A Piazza Affari il Ftse Mib è poco mosso (+0,2%) in area 22.790 punti. Positivi il Dax di Francoforte (+0,8%) e il Cac 40 di Parigi (+0,8%) mentre sono pressoché invariati il Ftse 100 di Londra e l’Ibex 35 di Madrid. In rialzo oltreoceano Down Jones (+0,6%), S&P500 (+1,2%) e Nasdaq (+1,9%).
Nonostante i tumulti di ieri a Capitol Hill, innescati dall’esito del voto in Georgia e la conferma di Joe Biden come prossimo presidente degli Stati Uniti, gli operatori guardano con ottimismo alla prospettiva di nuovi stimoli e alla campagna di vaccinazioni che dovrebbe attenuare l’impatto della pandemia e sostenere la ripresa economica. La Casa Bianca ha poi rilasciato una dichiarazione nella quale Donald Trump ha promesso una “transizione ordinata” dei poteri.
Sul fronte macroeconomico, le richieste settimanali di disoccupazione si sono attestate a 787 mila nuove unità, pressoché in linea con il dato precedente (790 mila) e il consensus (800 mila). In uscita oggi anche l’indice ISM servizi negli Usa, mentre nella mattinata europea spicca il dato oltre le attese sugli ordini di fabbrica in Germania (+2,3% mensile e +6,3% annuo).

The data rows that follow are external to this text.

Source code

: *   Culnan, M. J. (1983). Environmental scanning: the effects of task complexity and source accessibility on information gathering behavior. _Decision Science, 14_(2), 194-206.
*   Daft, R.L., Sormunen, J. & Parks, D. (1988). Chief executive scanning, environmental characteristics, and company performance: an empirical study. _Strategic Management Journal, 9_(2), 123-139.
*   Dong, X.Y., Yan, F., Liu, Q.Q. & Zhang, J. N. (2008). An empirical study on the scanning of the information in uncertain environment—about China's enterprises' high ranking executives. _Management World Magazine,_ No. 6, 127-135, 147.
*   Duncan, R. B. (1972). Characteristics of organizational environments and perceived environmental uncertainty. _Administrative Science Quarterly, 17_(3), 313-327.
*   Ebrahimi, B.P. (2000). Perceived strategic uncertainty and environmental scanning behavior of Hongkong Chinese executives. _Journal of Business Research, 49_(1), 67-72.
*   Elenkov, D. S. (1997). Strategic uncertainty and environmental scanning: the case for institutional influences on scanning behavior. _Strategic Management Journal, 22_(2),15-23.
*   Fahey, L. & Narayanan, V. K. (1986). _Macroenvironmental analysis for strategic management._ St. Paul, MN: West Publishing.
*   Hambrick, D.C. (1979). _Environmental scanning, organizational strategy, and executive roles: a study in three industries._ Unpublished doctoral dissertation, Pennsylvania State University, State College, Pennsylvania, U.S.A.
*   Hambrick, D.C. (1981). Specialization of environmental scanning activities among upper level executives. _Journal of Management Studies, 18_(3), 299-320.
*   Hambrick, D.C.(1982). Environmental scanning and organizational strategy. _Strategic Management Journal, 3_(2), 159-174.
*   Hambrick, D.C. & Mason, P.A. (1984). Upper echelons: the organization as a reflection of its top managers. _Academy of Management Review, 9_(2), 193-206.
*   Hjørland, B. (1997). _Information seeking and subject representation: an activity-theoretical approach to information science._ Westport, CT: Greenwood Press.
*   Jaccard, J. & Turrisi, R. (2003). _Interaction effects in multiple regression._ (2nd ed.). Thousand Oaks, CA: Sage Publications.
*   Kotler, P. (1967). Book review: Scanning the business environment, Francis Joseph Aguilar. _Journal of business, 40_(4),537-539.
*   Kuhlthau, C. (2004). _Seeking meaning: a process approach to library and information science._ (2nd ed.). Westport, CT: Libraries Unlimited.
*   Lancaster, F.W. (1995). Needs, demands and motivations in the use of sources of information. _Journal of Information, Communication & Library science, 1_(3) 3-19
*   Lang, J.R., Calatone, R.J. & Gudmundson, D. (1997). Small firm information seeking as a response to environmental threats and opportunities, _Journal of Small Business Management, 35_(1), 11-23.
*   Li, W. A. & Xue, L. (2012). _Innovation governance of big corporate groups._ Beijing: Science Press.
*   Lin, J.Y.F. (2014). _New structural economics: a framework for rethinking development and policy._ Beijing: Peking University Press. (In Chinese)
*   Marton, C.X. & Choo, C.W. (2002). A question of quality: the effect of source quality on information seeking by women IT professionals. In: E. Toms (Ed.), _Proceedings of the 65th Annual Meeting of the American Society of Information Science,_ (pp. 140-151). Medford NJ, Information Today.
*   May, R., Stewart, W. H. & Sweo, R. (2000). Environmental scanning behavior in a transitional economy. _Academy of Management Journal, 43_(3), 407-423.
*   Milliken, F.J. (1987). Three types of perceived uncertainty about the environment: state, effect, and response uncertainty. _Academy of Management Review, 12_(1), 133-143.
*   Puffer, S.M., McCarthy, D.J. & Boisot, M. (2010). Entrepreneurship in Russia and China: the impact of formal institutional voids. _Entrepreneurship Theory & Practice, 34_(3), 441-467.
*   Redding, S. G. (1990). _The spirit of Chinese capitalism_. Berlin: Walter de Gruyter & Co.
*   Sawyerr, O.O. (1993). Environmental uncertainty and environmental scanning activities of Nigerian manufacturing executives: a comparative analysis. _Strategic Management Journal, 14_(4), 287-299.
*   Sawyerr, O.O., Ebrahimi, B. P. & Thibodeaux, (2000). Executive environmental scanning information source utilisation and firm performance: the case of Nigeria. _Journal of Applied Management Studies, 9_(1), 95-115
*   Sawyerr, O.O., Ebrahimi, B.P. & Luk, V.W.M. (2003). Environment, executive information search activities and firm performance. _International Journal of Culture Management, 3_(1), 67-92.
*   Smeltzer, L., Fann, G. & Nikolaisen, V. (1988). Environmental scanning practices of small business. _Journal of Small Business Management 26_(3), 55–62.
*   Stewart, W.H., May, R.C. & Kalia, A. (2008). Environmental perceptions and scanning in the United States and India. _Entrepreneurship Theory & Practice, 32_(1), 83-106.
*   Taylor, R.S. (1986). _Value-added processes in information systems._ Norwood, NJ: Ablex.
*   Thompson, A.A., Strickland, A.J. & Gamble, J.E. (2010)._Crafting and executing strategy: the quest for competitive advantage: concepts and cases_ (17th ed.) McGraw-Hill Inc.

Sono stati diffusi anche i numeri preliminari di dicembre sull’inflazione di Italia (+0,3% m/m e -0,1% a/a) e zona euro (stabile a -0,3% su base annua). Brusco stop, invece, per le vendite al dettaglio dell’eurozona, in calo del 6,1% congiunturale a novembre (-2,9% tendenziale).
Sul Forex il dollaro recupera terreno nei confronti delle altre valute, con l’EUR/USD in calo a 1,226 e il cambio tra biglietto verde e yen in risalita a 103,8. Ieri sera sono state diffuse le minute della Fed, relative all’ultimo meeting di dicembre, da cui è emerso il parere unanime dei membri del Fomc nel mantenere inalterato il programma di acquisti di titoli.
Tra le materie prime si assestano le quotazioni del greggio con il Brent (flat) a 54,3 dollari e il Wti (+0,1%) a 50,7 dollari, sull’onda lunga della decisione dell’Opec+ di prolungare i tagli alla produzione anche per il mese di febbraio.
Sull’obbligazionario, lo spread Btp-Bund si riduce leggermente a 108 punti base, con il rendimento del decennale italiano allo 0,55%.
Tornando a Piazza Affari, fra le aziende più capitalizzate si mettono in luce Bper (+5,6%), Pirelli (+3,5%) e Banco Bpm (+3,3%), mentre arretrano Recordati (-3,1%) e Inwit (-1,9%).